Cela me rappelle un après-midi à Rabat. J’avais proposé à un large public une conférence dans laquelle j’insistai sur le pouvoir créateur de la langue. Un vieil homme vint à moi à la fin et me dit : « Mon père m’a raconté une histoire qui lui venait de son propre père. Un très riche marchand voulait marier la plus jeune de ses filles, sa préférée. Il déclara qu’il la donnerait en mariage à celui qui pourrait lui faire le plus extraordinaire des cadeaux.
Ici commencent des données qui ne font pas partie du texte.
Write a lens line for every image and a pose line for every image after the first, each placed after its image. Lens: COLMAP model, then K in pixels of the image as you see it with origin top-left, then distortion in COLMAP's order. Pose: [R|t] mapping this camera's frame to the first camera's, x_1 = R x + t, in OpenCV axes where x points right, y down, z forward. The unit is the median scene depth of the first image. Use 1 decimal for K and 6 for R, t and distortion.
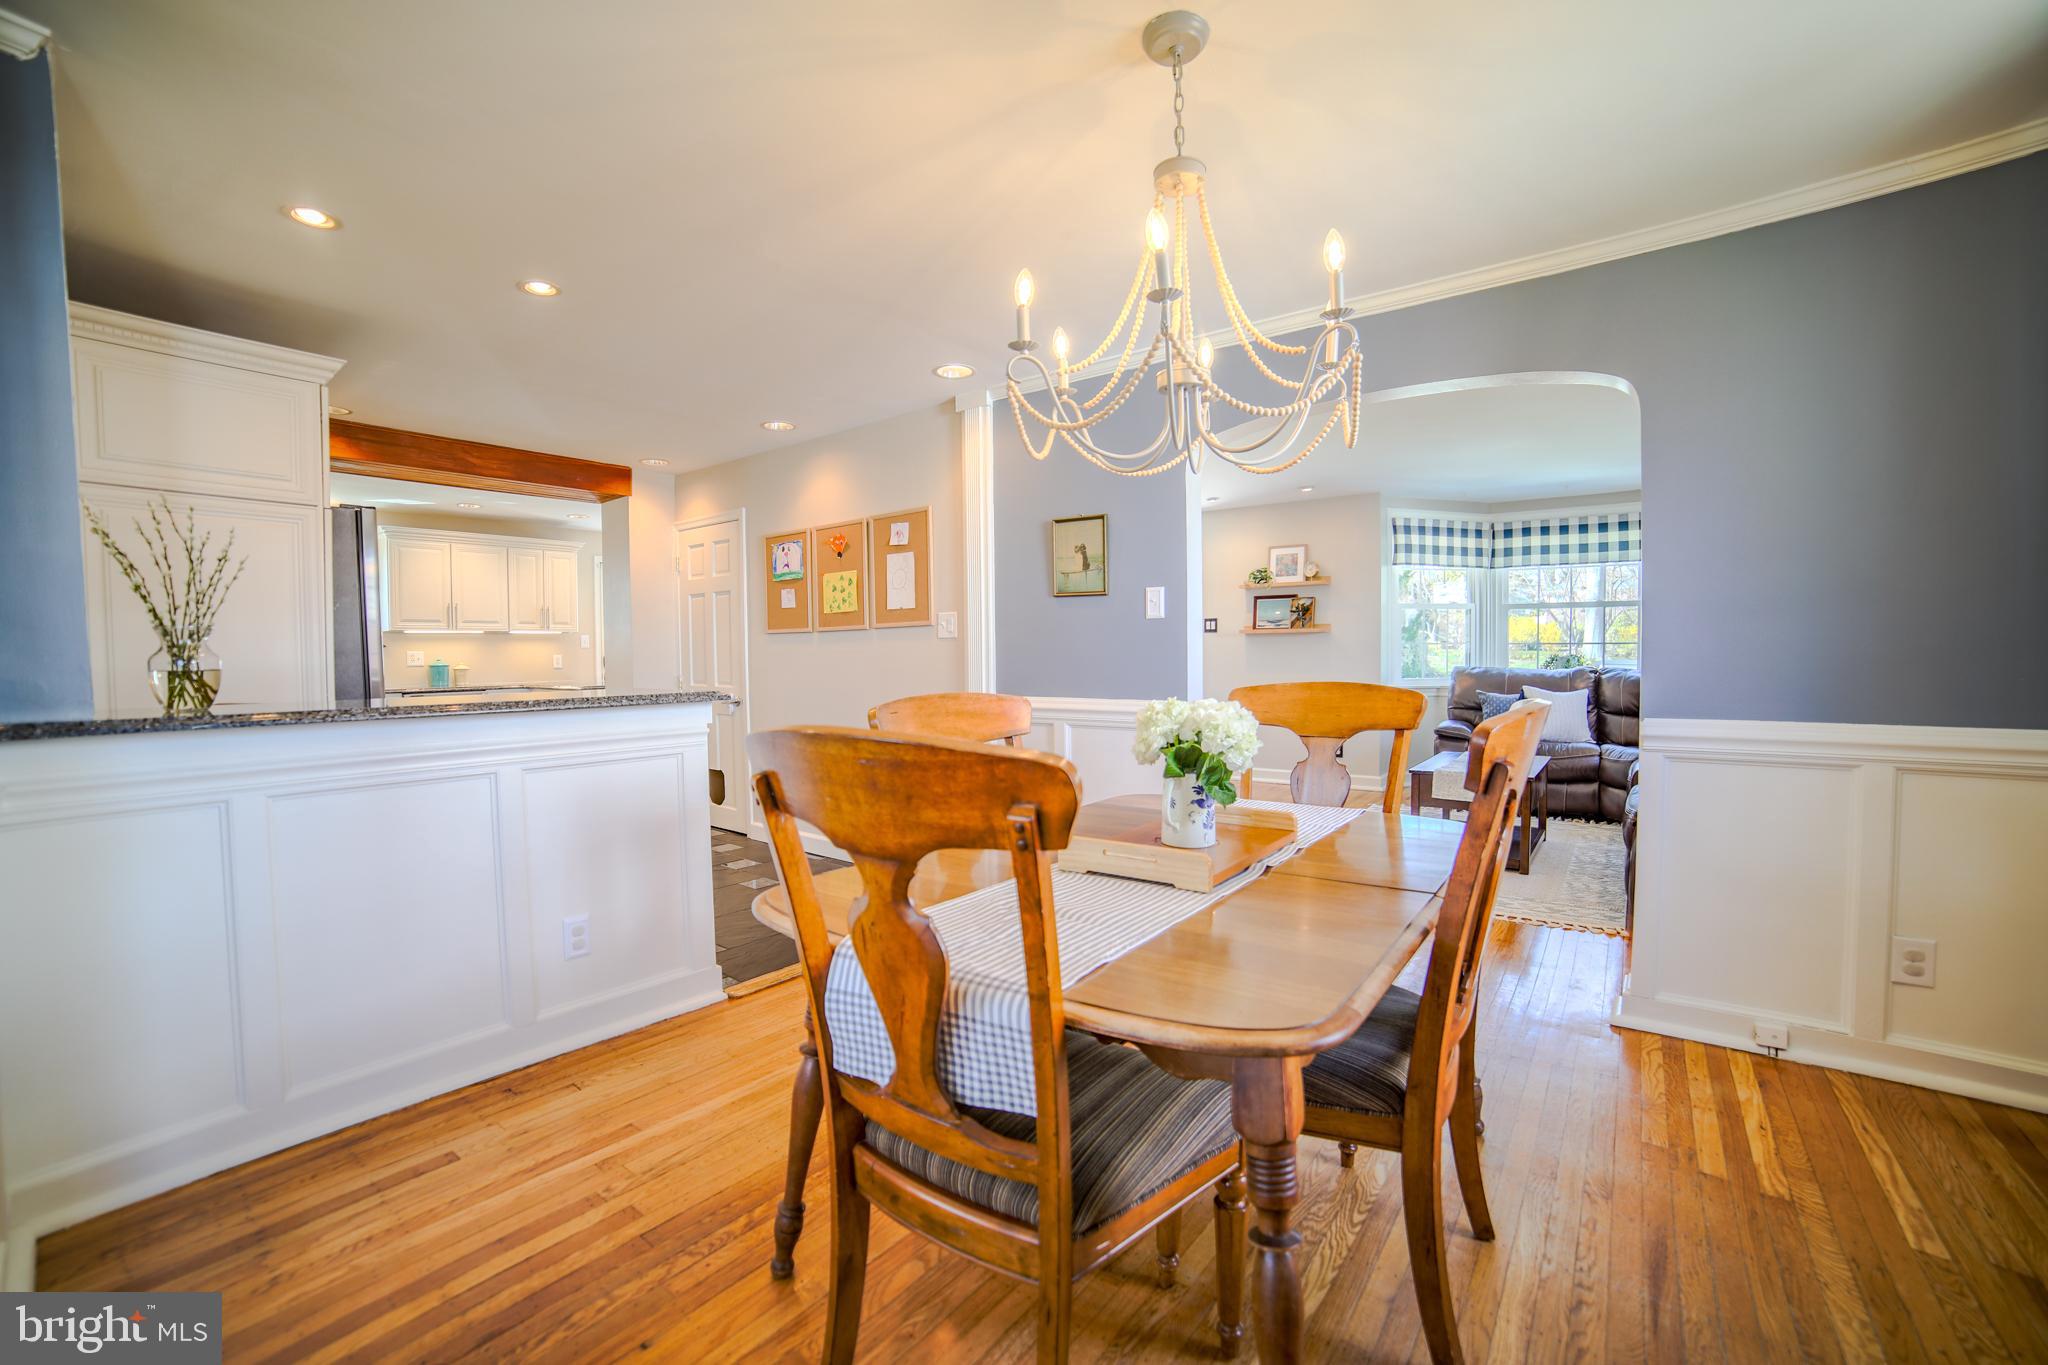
lens RADIAL K [[839.9, 0, 1024.0], [0, 839.9, 682.5], [0, 0, 1]] dist [-0.103385, 0.035699]
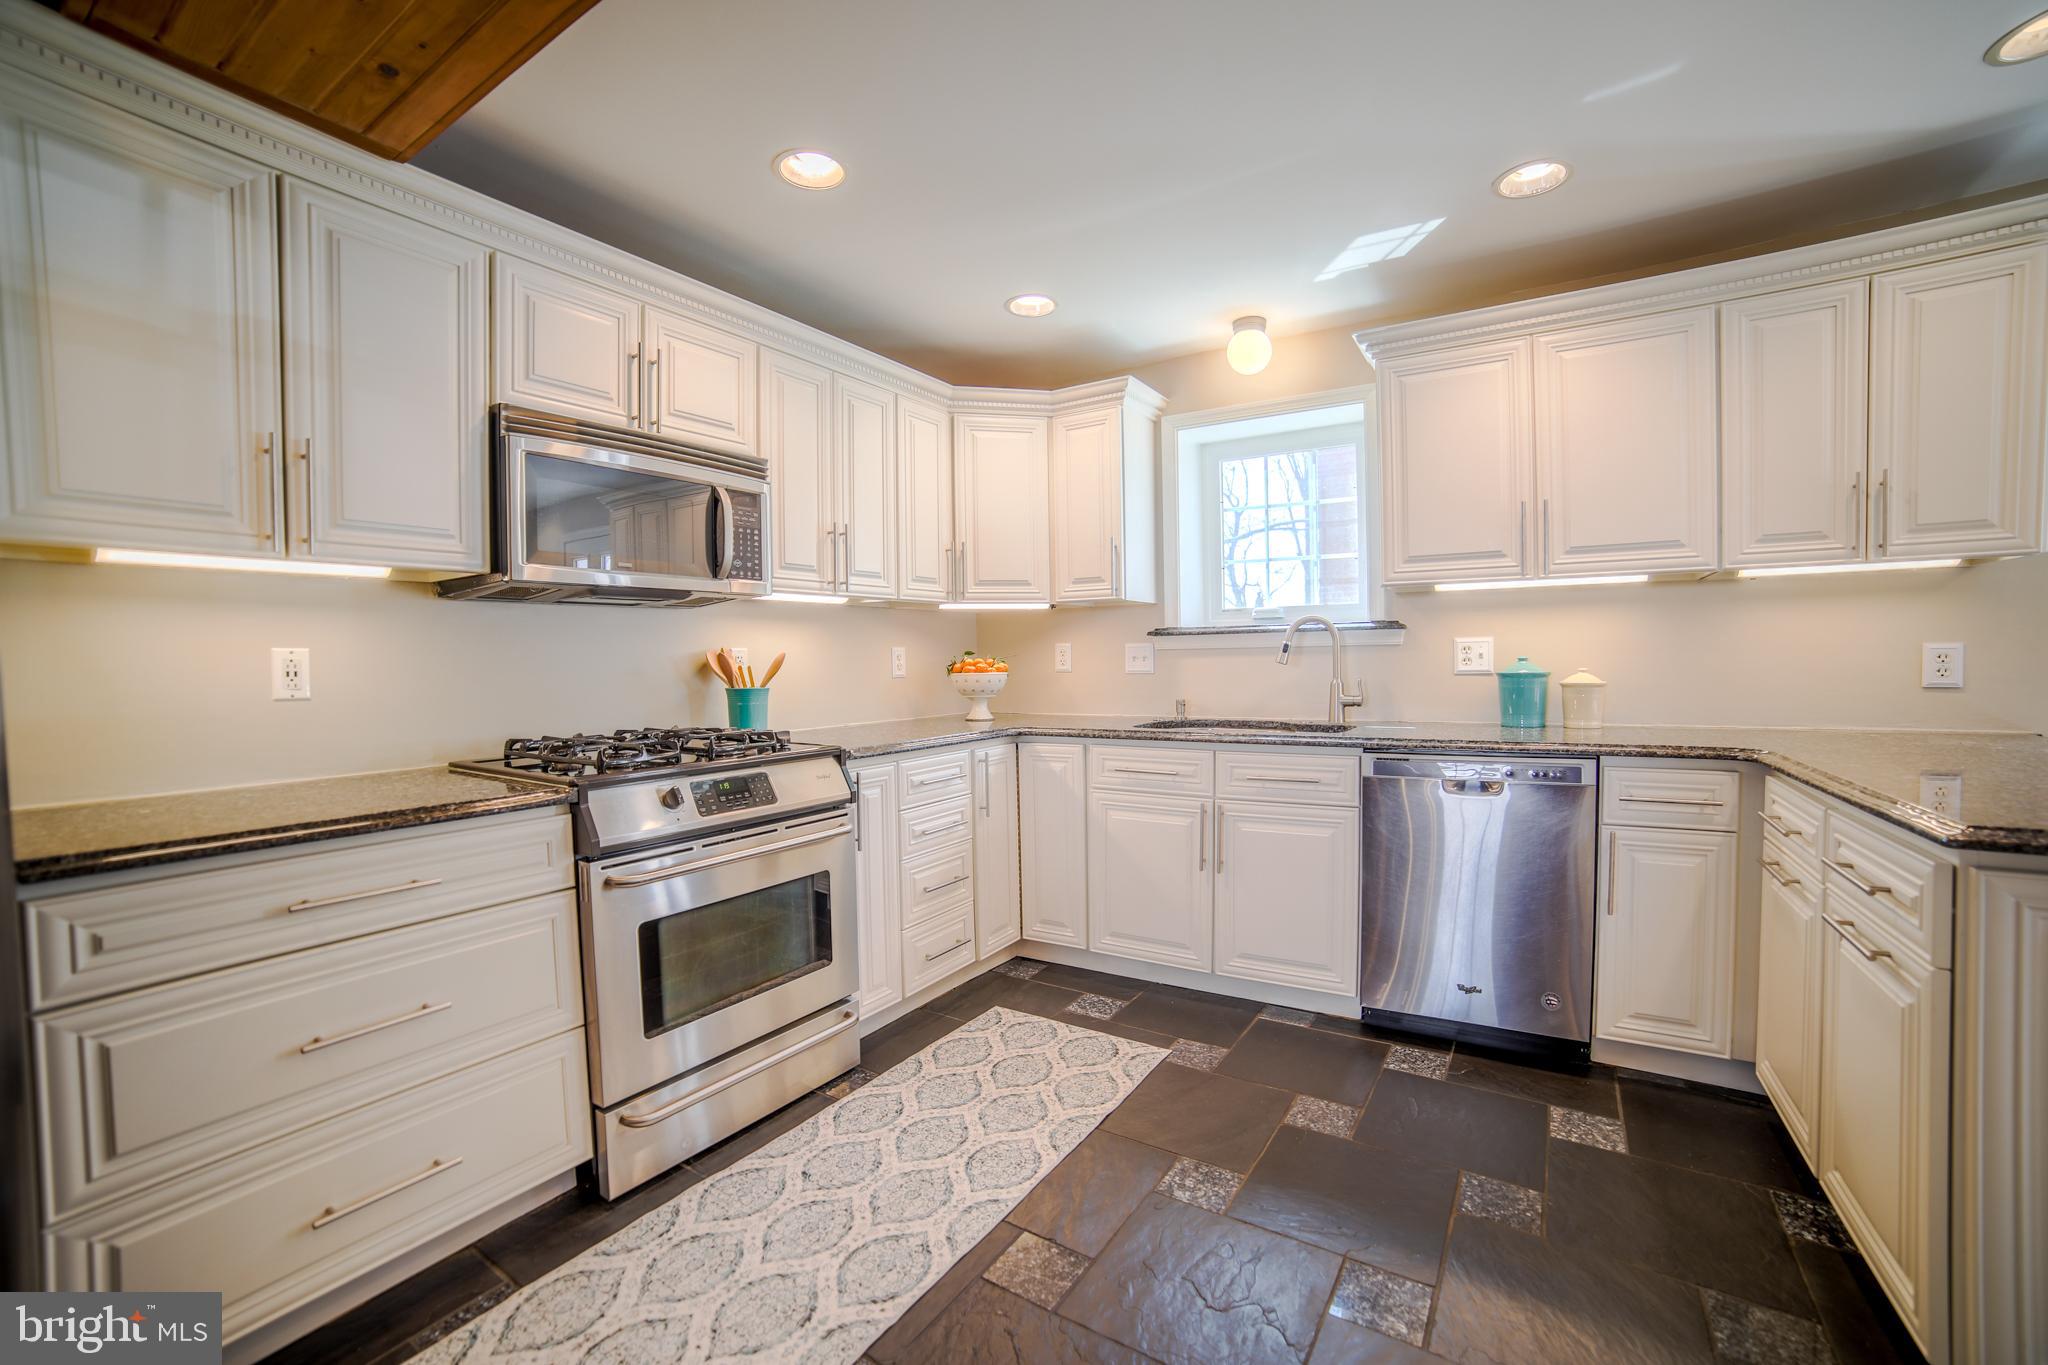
lens RADIAL K [[839.9, 0, 1024.0], [0, 839.9, 682.5], [0, 0, 1]] dist [-0.103385, 0.035699]
pose [[0.089471, 0.037887, -0.995269, -0.372911], [-0.020449, 0.999135, 0.036196, -0.026294], [0.995779, 0.017114, 0.090169, 0.743983]]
Se succédèrent les prétendants les plus riches du pays ; furent proposés les tapis les plus somptueux, les bijoux les plus fastueux, des coffres débordant de l’or le plus fin, les chevaux les plus élégants et les plus racés. Rien de tout cela n’émut le riche marchand ; il avait tout. Se présenta alors, à la porte du riad, un jeune paysan ; il ne portait rien ; sa mise était modeste mais son air assuré. « Je veux voir le père, j’ai pour lui le plus exceptionnel des présents. On le fit attendre longtemps. Enfin, on consentit à le conduire au maître des lieux. Le jeune homme le regarda droit dans les yeux et lui dit : « Je viens t’offrir un couteau sans lame et sans manche ».

     Le vieil homme arrêta là son récit ; puis il reprit dans un murmure : « Mon père me raconta que le jeune homme avait épousé la fille du riche marchand ; mais sans doute voulut-il me faire plaisir. Les riches marchands sont rarement des poètes ; mais peut-être, en ces temps lointains, il en allait autrement ».